Reinforcement Learning from Scratch

20 Theory Notebooks + 10 Real-World Projects + 10 Interactive Streamlit Apps
Every algorithm implemented from scratch using only NumPy and Matplotlib. No black boxes.

Notebooks • Projects • Quick Start • Streamlit Apps • Learning Path

Why This Repo?

Most RL resources either drown you in theory or hand you a black-box library. This repo does neither.

Every algorithm is implemented from scratch -- you see every gradient, every update, every Q-value
Every concept comes with LaTeX math and plain-English explanations side by side
Every project has an interactive Streamlit app you can play with in your browser
Zero dependency on OpenAI Gym, Stable Baselines, or any RL library -- just NumPy

"What I cannot create, I do not understand." -- Richard Feynman

What's Inside

20 Theory Notebooks

Build your RL foundation from the ground up.
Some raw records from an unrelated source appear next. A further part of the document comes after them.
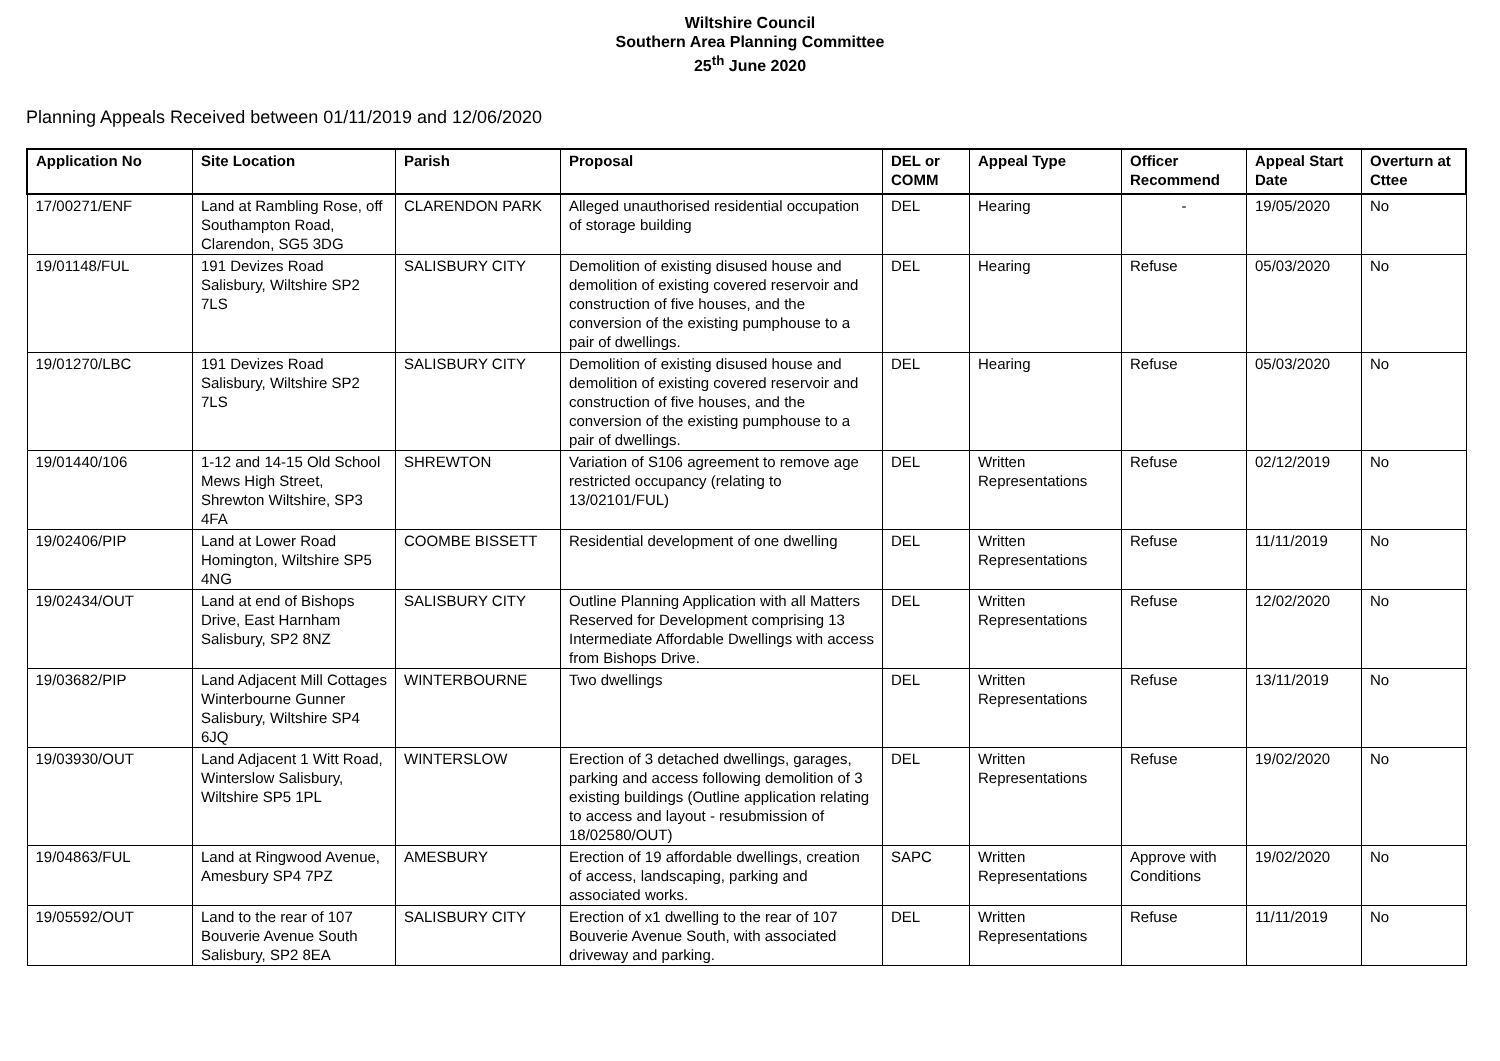Wiltshire Council
Southern Area Planning Committee
25<sup>th</sup> June 2020
Planning Appeals Received between 01/11/2019 and 12/06/2020
| Application No | Site Location | Parish | Proposal | DEL or COMM | Appeal Type | Officer Recommend | Appeal Start Date | Overturn at Cttee |
| --- | --- | --- | --- | --- | --- | --- | --- | --- |
| 17/00271/ENF | Land at Rambling Rose, off Southampton Road, Clarendon, SG5 3DG | CLARENDON PARK | Alleged unauthorised residential occupation of storage building | DEL | Hearing | - | 19/05/2020 | No |
| 19/01148/FUL | 191 Devizes Road Salisbury, Wiltshire SP2 7LS | SALISBURY CITY | Demolition of existing disused house and demolition of existing covered reservoir and construction of five houses, and the conversion of the existing pumphouse to a pair of dwellings. | DEL | Hearing | Refuse | 05/03/2020 | No |
| 19/01270/LBC | 191 Devizes Road Salisbury, Wiltshire SP2 7LS | SALISBURY CITY | Demolition of existing disused house and demolition of existing covered reservoir and construction of five houses, and the conversion of the existing pumphouse to a pair of dwellings. | DEL | Hearing | Refuse | 05/03/2020 | No |
| 19/01440/106 | 1-12 and 14-15 Old School Mews High Street, Shrewton Wiltshire, SP3 4FA | SHREWTON | Variation of S106 agreement to remove age restricted occupancy (relating to 13/02101/FUL) | DEL | Written Representations | Refuse | 02/12/2019 | No |
| 19/02406/PIP | Land at Lower Road Homington, Wiltshire SP5 4NG | COOMBE BISSETT | Residential development of one dwelling | DEL | Written Representations | Refuse | 11/11/2019 | No |
| 19/02434/OUT | Land at end of Bishops Drive, East Harnham Salisbury, SP2 8NZ | SALISBURY CITY | Outline Planning Application with all Matters Reserved for Development comprising 13 Intermediate Affordable Dwellings with access from Bishops Drive. | DEL | Written Representations | Refuse | 12/02/2020 | No |
| 19/03682/PIP | Land Adjacent Mill Cottages Winterbourne Gunner Salisbury, Wiltshire SP4 6JQ | WINTERBOURNE | Two dwellings | DEL | Written Representations | Refuse | 13/11/2019 | No |
| 19/03930/OUT | Land Adjacent 1 Witt Road, Winterslow Salisbury, Wiltshire SP5 1PL | WINTERSLOW | Erection of 3 detached dwellings, garages, parking and access following demolition of 3 existing buildings (Outline application relating to access and layout - resubmission of 18/02580/OUT) | DEL | Written Representations | Refuse | 19/02/2020 | No |
| 19/04863/FUL | Land at Ringwood Avenue, Amesbury SP4 7PZ | AMESBURY | Erection of 19 affordable dwellings, creation of access, landscaping, parking and associated works. | SAPC | Written Representations | Approve with Conditions | 19/02/2020 | No |
| 19/05592/OUT | Land to the rear of 107 Bouverie Avenue South Salisbury, SP2 8EA | SALISBURY CITY | Erection of x1 dwelling to the rear of 107 Bouverie Avenue South, with associated driveway and parking. | DEL | Written Representations | Refuse | 11/11/2019 | No |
Each notebook contains detailed math, step-by-step derivations, and working code with visualizations.

#	Topic	Key Concepts
01	Introduction to RL	Agent-Environment loop, Return, Discount factor
02	Markov Decision Processes	Markov property, MDP tuple, V/Q functions
03	Bellman Equations	Expectation & Optimality equations, Matrix form
04	Dynamic Programming	Policy Evaluation, Policy Iteration, Value Iteration
05	Monte Carlo Methods	First-Visit MC, Importance Sampling
06	Temporal Difference Learning	TD(0), Bias-Variance tradeoff, TD vs MC
07	SARSA	On-policy TD control, Expected SARSA
08	Q-Learning	Off-policy TD, Double Q-Learning
09	N-Step & Eligibility Traces	N-step returns, TD(lambda), Backward view
10	Function Approximation	Linear FA, Semi-gradient TD, Tile Coding
11	Policy Gradient (REINFORCE)	Policy Gradient Theorem, Baseline
12	Actor-Critic	TD error as advantage, A2C
13	GAE	Generalized Advantage Estimation
14	PPO	Clipped objective, KL penalty
15	DQN	Experience Replay, Target Networks
16	Double & Dueling DQN	Overestimation fix, V+A decomposition
17	Experience Replay	Uniform, Prioritized (SumTree), HER
18	Exploration vs Exploitation	UCB, Thompson Sampling, Intrinsic Motivation
19	Multi-Armed Bandits	Regret, Gradient Bandit, Contextual Bandits
20	Model-Based RL	Dyna-Q, MCTS, World Models

10 Real-World Projects

Each project applies RL to a real domain with a detailed notebook, interactive Streamlit app, and comprehensive documentation.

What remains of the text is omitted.